April 5, 2018
Bereavement refers specifically to the process of recovering from the death of a loved one. Grief is a reaction to any form of loss. Both encompass a range of feelings from deep sadness to anger, and the process of adapting to a significant loss can vary dramatically from one person to another.
Everyone grieves in their own way and in their own time. Some people recover from grief and resume normal activities within six months, though they continue to feel moments of sadness. Others may feel better after about a year, and sometimes people continue to grieve for years without seeming to improve or find relief even temporarily.
When a person’s grief-related thoughts, behaviors, or feelings are extremely distressing, unrelenting, or incite concern, a qualified mental health professional may be able to help.
A therapist might help the bereaved find different ways to maintain healthy connections with the deceased through memory, reflection, ritual, or dialogue about the deceased and with the deceased.
In addition to individual therapy, group therapy can be helpful for those who find solace in the reciprocal sharing of thoughts and feelings, and recovery results are often rapid in this setting. Similarly, family therapy may be suitable for a family whose members are struggling to adapt to the loss of a family member.
The Joseph T. Quinlan Bereavement Center offers grief support and counseling for both hospice families and anyone in the community. The professional and caring staff can bring comfort and understanding which will help you and your family through difficult times. The counselors at the center offer individual counseling and ongoing support groups.
The month of April marks the one-year anniversary of finding a permanent home for the Joseph T. Quinlan Bereavement Center on 5 Plains Road in Augusta. The Center also operates satellite offices in Hackettstown and Milford, PA.

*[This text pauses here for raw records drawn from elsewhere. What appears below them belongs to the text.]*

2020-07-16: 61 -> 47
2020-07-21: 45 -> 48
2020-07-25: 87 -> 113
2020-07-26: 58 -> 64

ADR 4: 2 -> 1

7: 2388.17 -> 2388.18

If you know of anyone who could benefit from out services, please give them our phone number, 973-948-2283. One phone call can make the difference.
Cecelia Clayton, MPH, executive director at Karen Ann Quinlan Hospice will be presenting a 4-part lecture series for those living with grief. Pre-registration is required as walk-ins will not be accepted. You can learn more about the series and register online at KarenAnnQuinlanHospice.org/
4 thoughts on “Who can benefit from grief/bereavement counseling?”

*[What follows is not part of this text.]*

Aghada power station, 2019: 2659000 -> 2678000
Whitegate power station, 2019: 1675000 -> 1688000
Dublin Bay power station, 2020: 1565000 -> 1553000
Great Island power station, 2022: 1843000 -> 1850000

It’s good to learn more about who can benefit from grief counseling. I like how you said that when the grief is unrelenting, it’s time to get professional help. My brother is struggling with his sadness from our dad’s death, and I’m worried about him. I’ll have to tell him to try this.
Thanks for pointing out that group therapy can be helpful for someone who enjoys reciprocal sharing of feelings. I have a friend from my church group whose mother recently passed away, and her entire family has been struggling with it. They’re a close family who usually share everything with each other, so I think they might really thrive in a group therapy environment. I’ll definitely give my friend a call to see if she’ll consider group grief counseling for her family.

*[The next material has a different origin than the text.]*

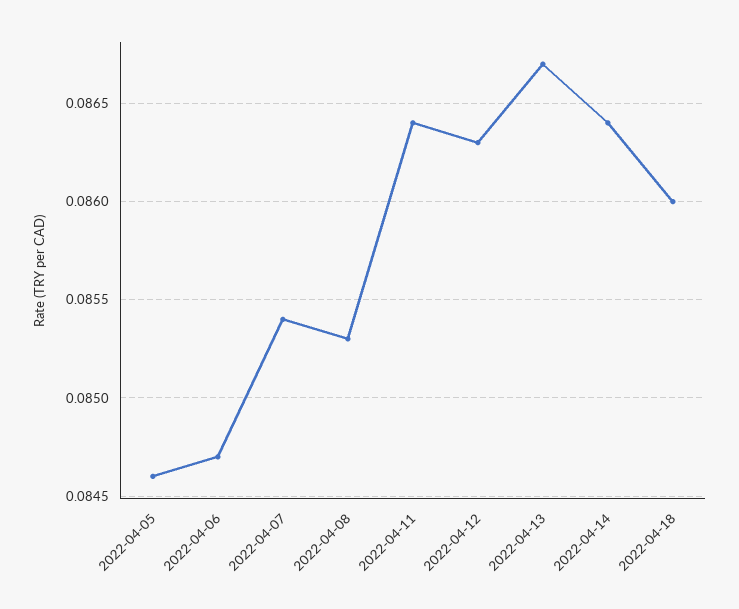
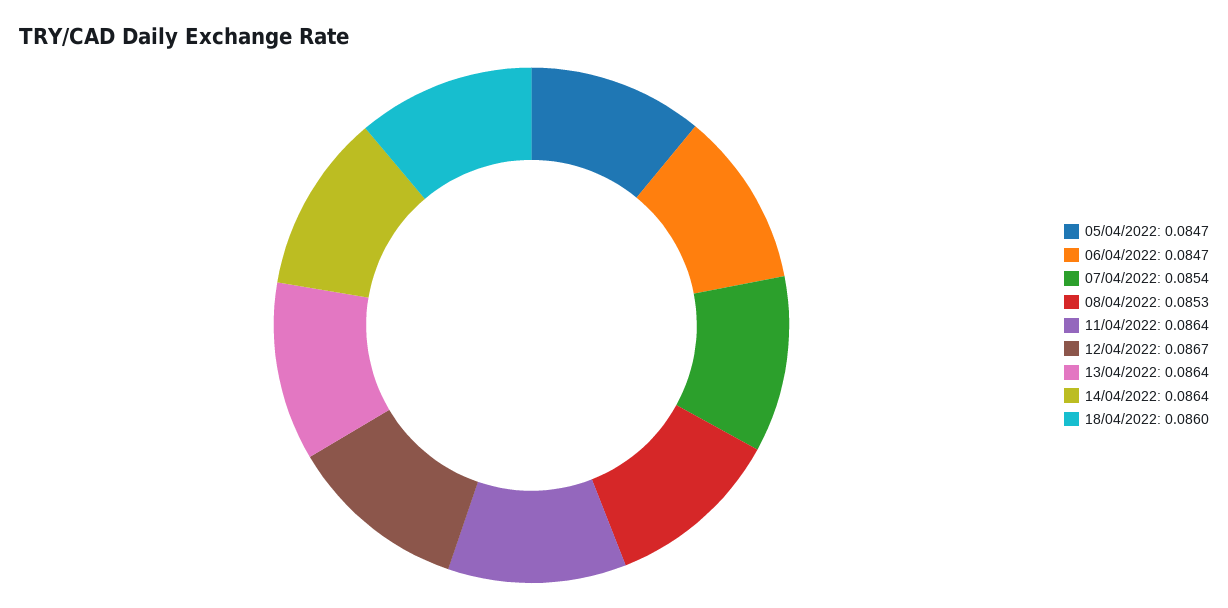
2022-04-05: 0.0846 -> 0.0847
2022-04-12: 0.0863 -> 0.0867
2022-04-13: 0.0867 -> 0.0864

I like the idea of getting group therapy to help find solace in sharing thoughts and feelings with people who can relate, like you said. It seems like that could be very beneficial. It would especially be nice if you are dealing with grief.
I didn’t realize that it may take some years before they fell recovered from the grief of loosing someone. My father recently passed and the kids have noticed that our mother is dealing with some intense grief. I will have to mention the idea of speaking to a therapist and see if that is something my mother would be willing to do.